Verse speeds up the development feedback loop and ensures that application code is fast and reliable. It does this by largely ignoring the existing "best practices" (some would say "fads") of JavaScript development and building its own, much simpler, tooling stack from scratch. It does take advantage of choice concepts drawn from other languages and libraries, such as immutability, pure functions, runtime type checking, thread-style concurrency using generators, and hot-swapping. Its design is chosen specifically to enable programmers to leverage these concepts to their fullest effect.

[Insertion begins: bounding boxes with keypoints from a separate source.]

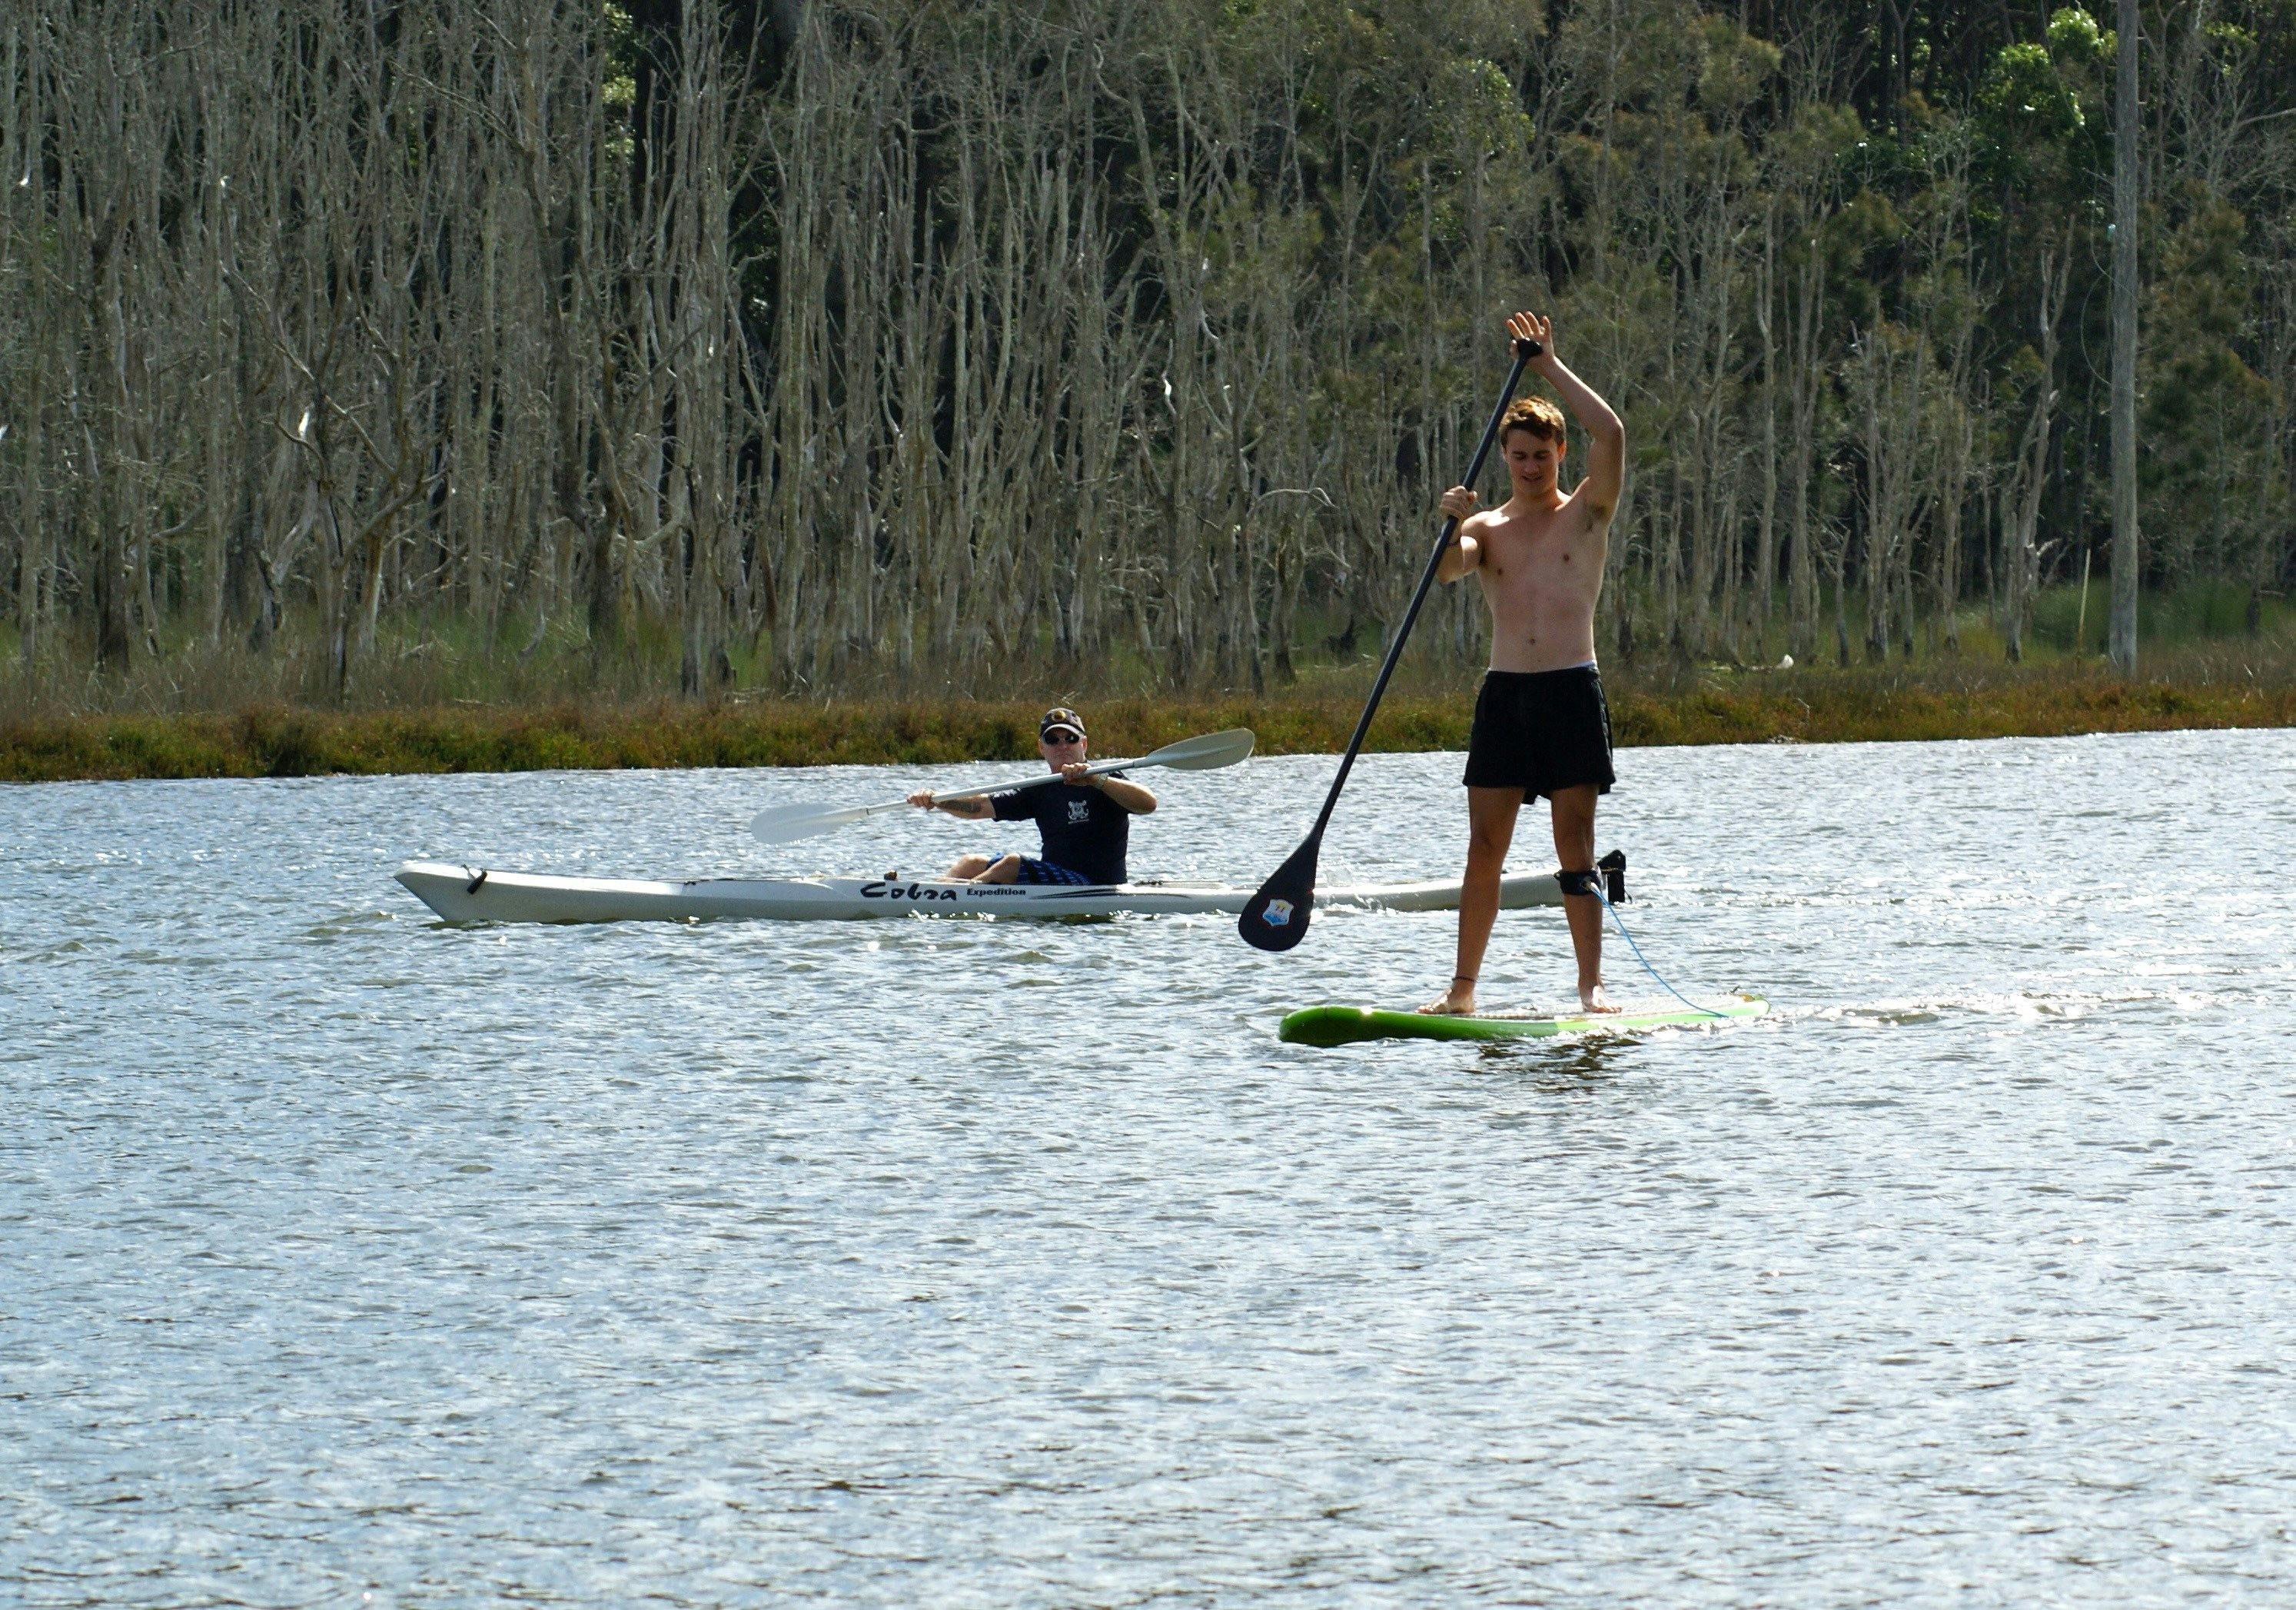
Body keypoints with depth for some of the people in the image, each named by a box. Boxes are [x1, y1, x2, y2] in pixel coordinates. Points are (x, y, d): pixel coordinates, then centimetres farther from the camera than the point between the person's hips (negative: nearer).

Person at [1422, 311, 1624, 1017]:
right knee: (1484, 848, 1)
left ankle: (1591, 986, -6)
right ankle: (1462, 988, 4)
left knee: (1575, 849, -5)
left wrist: (1551, 367, -5)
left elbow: (1611, 435, -9)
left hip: (1572, 691, -3)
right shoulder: (1488, 527, 12)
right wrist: (1453, 528, -30)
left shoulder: (1586, 514, 6)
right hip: (1504, 693, 3)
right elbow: (1447, 568, -9)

To dodge the webpack step, It's recommended that you write Verse code in Druidic's browser-based editor, the Grove. Tests also run in the browser, and are fast enough that they can be re-run on every editor keystroke. The Verse application architecture, which is based on Redux, allows fine-grained, fast tests that don't require mocks or other complications to handle asynchronous or side-effecting code. And text-based UIs written in Verse can easily be integration-tested, since the expected output is just a string.

NPM dependency hell is also not an issue, because your code won't have any dependencies. Verse provides everything you need to get started, including a type system, HTTP utilities, and an autocurrying functional-toolbelt library. If you find yourself really needing more, any UMD package can simply be copy-pasted into your code.